The task — Below are entries. Copy exactly the lines running from the line that holds "However, its possible" to the line that holds "2. In Uniswap, 100%", with both ends included.

[Records for the task Boundary: Start]

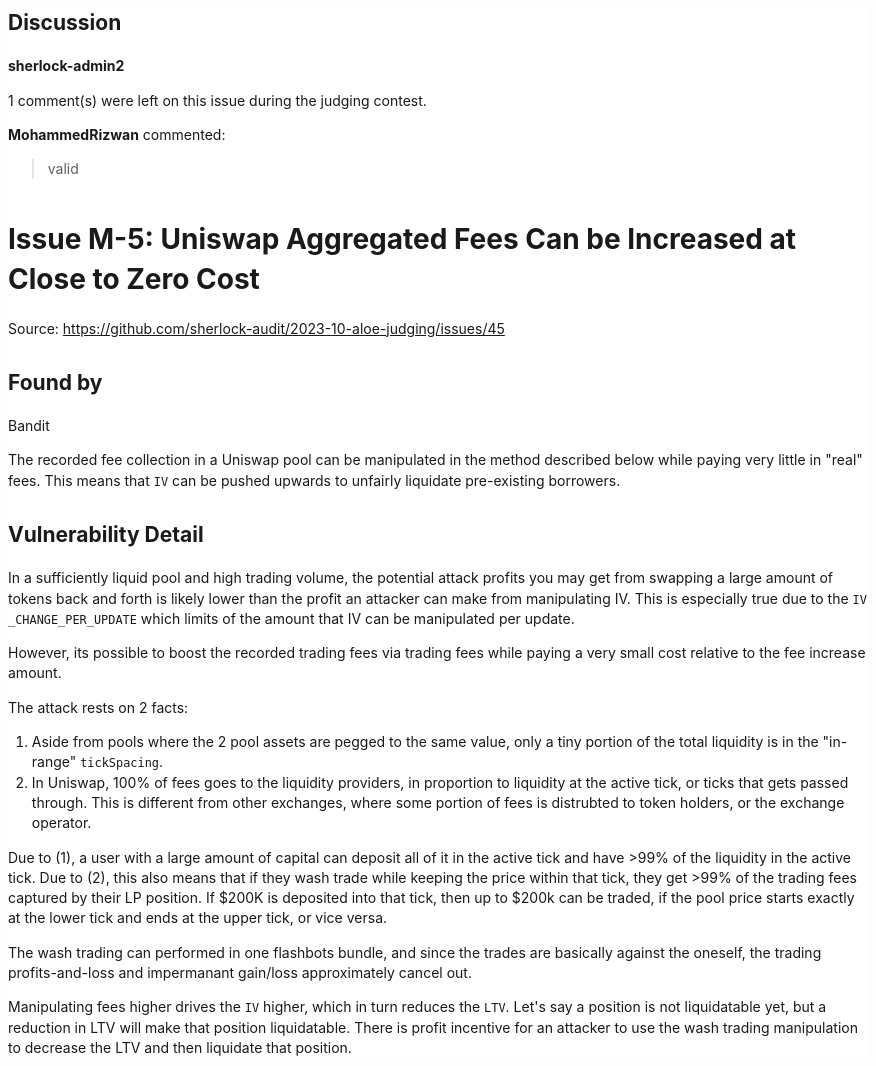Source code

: ## Discussion

**sherlock-admin2**

1 comment(s) were left on this issue during the judging contest.

**MohammedRizwan** commented:
>  valid



# Issue M-5: Uniswap Aggregated Fees Can be Increased at Close to Zero Cost 

Source: https://github.com/sherlock-audit/2023-10-aloe-judging/issues/45 

## Found by 
Bandit

The recorded fee collection in a Uniswap pool can be manipulated in the method described below while paying very little in "real" fees. This means that `IV` can be pushed upwards to unfairly liquidate pre-existing borrowers.

## Vulnerability Detail

In a sufficiently liquid pool and high trading volume, the potential attack profits you may get from swapping a large amount of tokens back and forth is likely lower than the profit an attacker can make from manipulating IV. This is especially true due to the `IV_CHANGE_PER_UPDATE` which limits of the amount that IV can be manipulated per update.

However, its possible to boost the recorded trading fees via trading fees while paying a very small cost relative to the fee increase amount.

The attack rests on 2 facts:

1. Aside from pools where the 2 pool assets are pegged to the same value, only a tiny portion of the total liquidity is in the "in-range" `tickSpacing`. 
2. In Uniswap, 100% of fees goes to the liquidity providers, in proportion to liquidity at the active tick, or ticks that gets passed through. This is different from other exchanges, where some portion of fees is distrubted to token holders, or the exchange operator.

Due to (1), a user with a large amount of capital can deposit all of it in the active tick and have >99% of the liquidity in the active tick. Due to (2), this also means that if they wash trade while keeping the price within that tick, they get >99% of the trading fees captured by their LP position. If $200K is deposited into that tick, then up to $200k can be traded, if the pool price starts exactly at the lower tick and ends at the upper tick, or vice versa. 

The wash trading can performed in one flashbots bundle, and since the trades are basically against the oneself, the trading profits-and-loss and impermanant gain/loss approximately cancel out.

Manipulating fees higher drives the `IV` higher, which in turn reduces the `LTV`. Let's say a position is not liquidatable yet, but a reduction in LTV will make that position liquidatable. There is profit incentive for an attacker to use the wash trading manipulation to decrease the LTV and then liquidate that position.
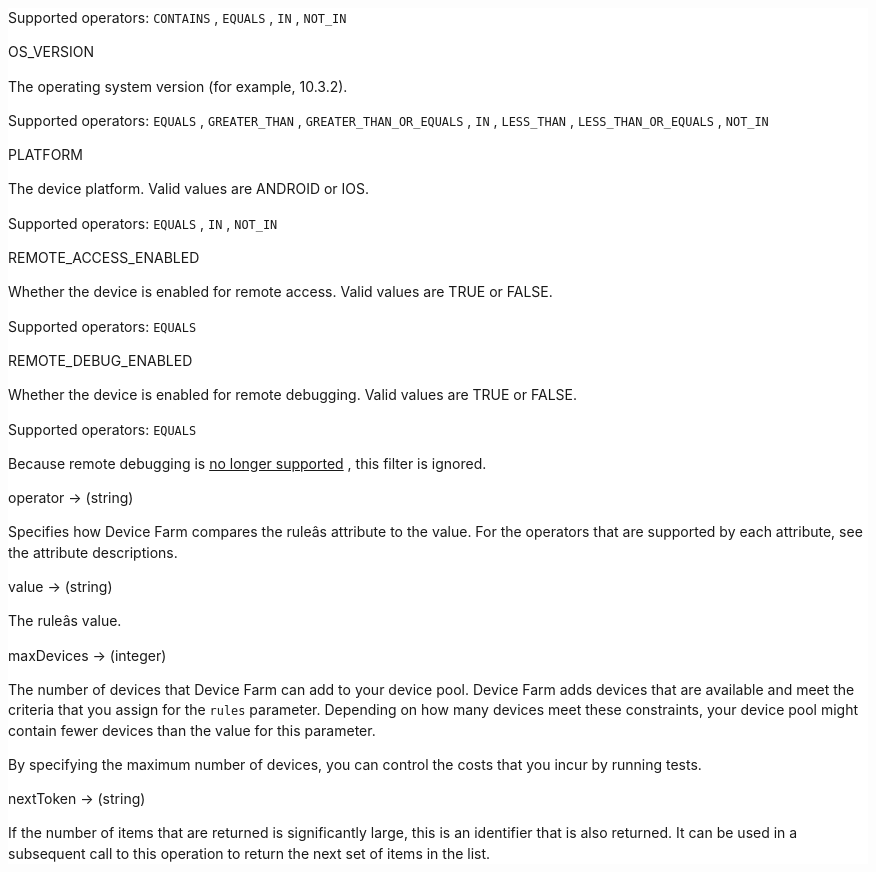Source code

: Supported operators: `CONTAINS` , `EQUALS` , `IN` , `NOT_IN`

OS_VERSION

The operating system version (for example, 10.3.2).

Supported operators: `EQUALS` , `GREATER_THAN` , `GREATER_THAN_OR_EQUALS` , `IN` , `LESS_THAN` , `LESS_THAN_OR_EQUALS` , `NOT_IN`

PLATFORM

The device platform. Valid values are ANDROID or IOS.

Supported operators: `EQUALS` , `IN` , `NOT_IN`

REMOTE_ACCESS_ENABLED

Whether the device is enabled for remote access. Valid values are TRUE or FALSE.

Supported operators: `EQUALS`

REMOTE_DEBUG_ENABLED

Whether the device is enabled for remote debugging. Valid values are TRUE or FALSE.

Supported operators: `EQUALS`

Because remote debugging is [no longer supported](https://docs.aws.amazon.com/devicefarm/latest/developerguide/history.html) , this filter is ignored.

operator -> (string)

Specifies how Device Farm compares the ruleâs attribute to the value. For the operators that are supported by each attribute, see the attribute descriptions.

value -> (string)

The ruleâs value.

maxDevices -> (integer)

The number of devices that Device Farm can add to your device pool. Device Farm adds devices that are available and meet the criteria that you assign for the `rules` parameter. Depending on how many devices meet these constraints, your device pool might contain fewer devices than the value for this parameter.

By specifying the maximum number of devices, you can control the costs that you incur by running tests.

nextToken -> (string)

If the number of items that are returned is significantly large, this is an identifier that is also returned. It can be used in a subsequent call to this operation to return the next set of items in the list.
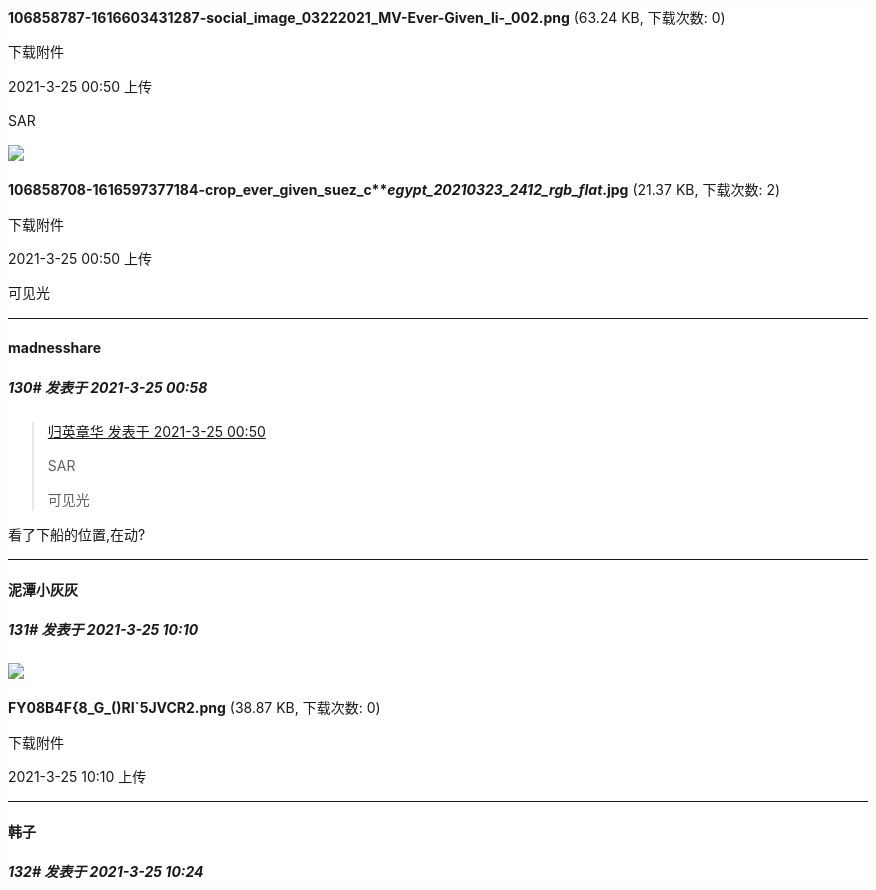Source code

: 
<strong>106858787-1616603431287-social_image_03222021_MV-Ever-Given_li-_002.png</strong> (63.24 KB, 下载次数: 0)

下载附件

2021-3-25 00:50 上传


SAR

<img src="https://img.saraba1st.com/forum/202103/25/005002k1hjfg2ccvfpc1gq.jpg" referrerpolicy="no-referrer">


<strong>106858708-1616597377184-crop_ever_given_suez_c**_egypt_20210323_2412_rgb_flat_.jpg</strong> (21.37 KB, 下载次数: 2)

下载附件

2021-3-25 00:50 上传


可见光


*****

####  madnesshare  
##### 130#       发表于 2021-3-25 00:58


<blockquote><a href="httphttps://bbs.saraba1st.com/2b/forum.php?mod=redirect&amp;goto=findpost&amp;pid=50725752&amp;ptid=1994695" target="_blank">归英章华 发表于 2021-3-25 00:50</a>

SAR


可见光</blockquote>
看了下船的位置,在动?


*****

####  泥潭小灰灰  
##### 131#       发表于 2021-3-25 10:10


<img src="https://img.saraba1st.com/forum/202103/25/101023ul1ttnfhnn8thtv1.png" referrerpolicy="no-referrer">


<strong>FY08B4F{8_G_()RI`5JVCR2.png</strong> (38.87 KB, 下载次数: 0)

下载附件

2021-3-25 10:10 上传


*****

####  韩子  
##### 132#       发表于 2021-3-25 10:24
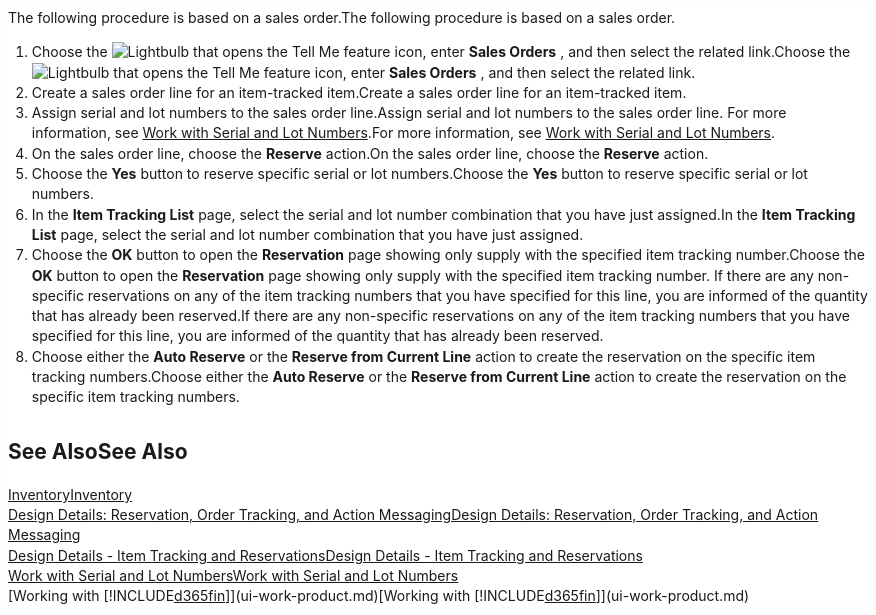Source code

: <span data-ttu-id="02aa5-168">The following procedure is based on a sales order.</span><span class="sxs-lookup"><span data-stu-id="02aa5-168">The following procedure is based on a sales order.</span></span>    
1. <span data-ttu-id="02aa5-169">Choose the ![Lightbulb that opens the Tell Me feature](media/ui-search/search_small.png "Tell me what you want to do") icon, enter **Sales Orders** , and then select the related link.</span><span class="sxs-lookup"><span data-stu-id="02aa5-169">Choose the ![Lightbulb that opens the Tell Me feature](media/ui-search/search_small.png "Tell me what you want to do") icon, enter **Sales Orders** , and then select the related link.</span></span>  
2. <span data-ttu-id="02aa5-170">Create a sales order line for an item-tracked item.</span><span class="sxs-lookup"><span data-stu-id="02aa5-170">Create a sales order line for an item-tracked item.</span></span>  
3. <span data-ttu-id="02aa5-171">Assign serial and lot numbers to the sales order line.</span><span class="sxs-lookup"><span data-stu-id="02aa5-171">Assign serial and lot numbers to the sales order line.</span></span> <span data-ttu-id="02aa5-172">For more information, see [Work with Serial and Lot Numbers](inventory-how-work-item-tracking.md).</span><span class="sxs-lookup"><span data-stu-id="02aa5-172">For more information, see [Work with Serial and Lot Numbers](inventory-how-work-item-tracking.md).</span></span>
4. <span data-ttu-id="02aa5-173">On the sales order line, choose the **Reserve** action.</span><span class="sxs-lookup"><span data-stu-id="02aa5-173">On the sales order line, choose the **Reserve** action.</span></span>  
5. <span data-ttu-id="02aa5-174">Choose the **Yes** button to reserve specific serial or lot numbers.</span><span class="sxs-lookup"><span data-stu-id="02aa5-174">Choose the **Yes** button to reserve specific serial or lot numbers.</span></span>  
6. <span data-ttu-id="02aa5-175">In the   **Item Tracking List** page, select the serial and lot number combination that you have just assigned.</span><span class="sxs-lookup"><span data-stu-id="02aa5-175">In the   **Item Tracking List** page, select the serial and lot number combination that you have just assigned.</span></span>  
7. <span data-ttu-id="02aa5-176">Choose the **OK** button to open the **Reservation** page showing only supply with the specified item tracking number.</span><span class="sxs-lookup"><span data-stu-id="02aa5-176">Choose the **OK** button to open the **Reservation** page showing only supply with the specified item tracking number.</span></span> <span data-ttu-id="02aa5-177">If there are any non-specific reservations on any of the item tracking numbers that you have specified for this line, you are informed of the quantity that has already been reserved.</span><span class="sxs-lookup"><span data-stu-id="02aa5-177">If there are any non-specific reservations on any of the item tracking numbers that you have specified for this line, you are informed of the quantity that has already been reserved.</span></span>  
8. <span data-ttu-id="02aa5-178">Choose either the **Auto Reserve** or the **Reserve from Current Line** action to create the reservation on the specific item tracking numbers.</span><span class="sxs-lookup"><span data-stu-id="02aa5-178">Choose either the **Auto Reserve** or the **Reserve from Current Line** action to create the reservation on the specific item tracking numbers.</span></span>

## <a name="see-also"></a><span data-ttu-id="02aa5-179">See Also</span><span class="sxs-lookup"><span data-stu-id="02aa5-179">See Also</span></span>
[<span data-ttu-id="02aa5-180">Inventory</span><span class="sxs-lookup"><span data-stu-id="02aa5-180">Inventory</span></span>](inventory-manage-inventory.md)  
[<span data-ttu-id="02aa5-181">Design Details: Reservation, Order Tracking, and Action Messaging</span><span class="sxs-lookup"><span data-stu-id="02aa5-181">Design Details: Reservation, Order Tracking, and Action Messaging</span></span>](design-details-reservation-order-tracking-and-action-messaging.md)  
[<span data-ttu-id="02aa5-182">Design Details - Item Tracking and Reservations</span><span class="sxs-lookup"><span data-stu-id="02aa5-182">Design Details - Item Tracking and Reservations</span></span>](design-details-item-tracking-and-reservations.md)  
[<span data-ttu-id="02aa5-183">Work with Serial and Lot Numbers</span><span class="sxs-lookup"><span data-stu-id="02aa5-183">Work with Serial and Lot Numbers</span></span>](inventory-how-work-item-tracking.md)  
<span data-ttu-id="02aa5-184">[Working with [!INCLUDE[d365fin](includes/d365fin_md.md)]](ui-work-product.md)</span><span class="sxs-lookup"><span data-stu-id="02aa5-184">[Working with [!INCLUDE[d365fin](includes/d365fin_md.md)]](ui-work-product.md)</span></span>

[Records for the task Boundary: End]

Answer below —
However, its possible to boost the recorded trading fees via trading fees while paying a very small cost relative to the fee increase amount.

The attack rests on 2 facts:

1. Aside from pools where the 2 pool assets are pegged to the same value, only a tiny portion of the total liquidity is in the "in-range" `tickSpacing`. 
2. In Uniswap, 100% of fees goes to the liquidity providers, in proportion to liquidity at the active tick, or ticks that gets passed through. This is different from other exchanges, where some portion of fees is distrubted to token holders, or the exchange operator.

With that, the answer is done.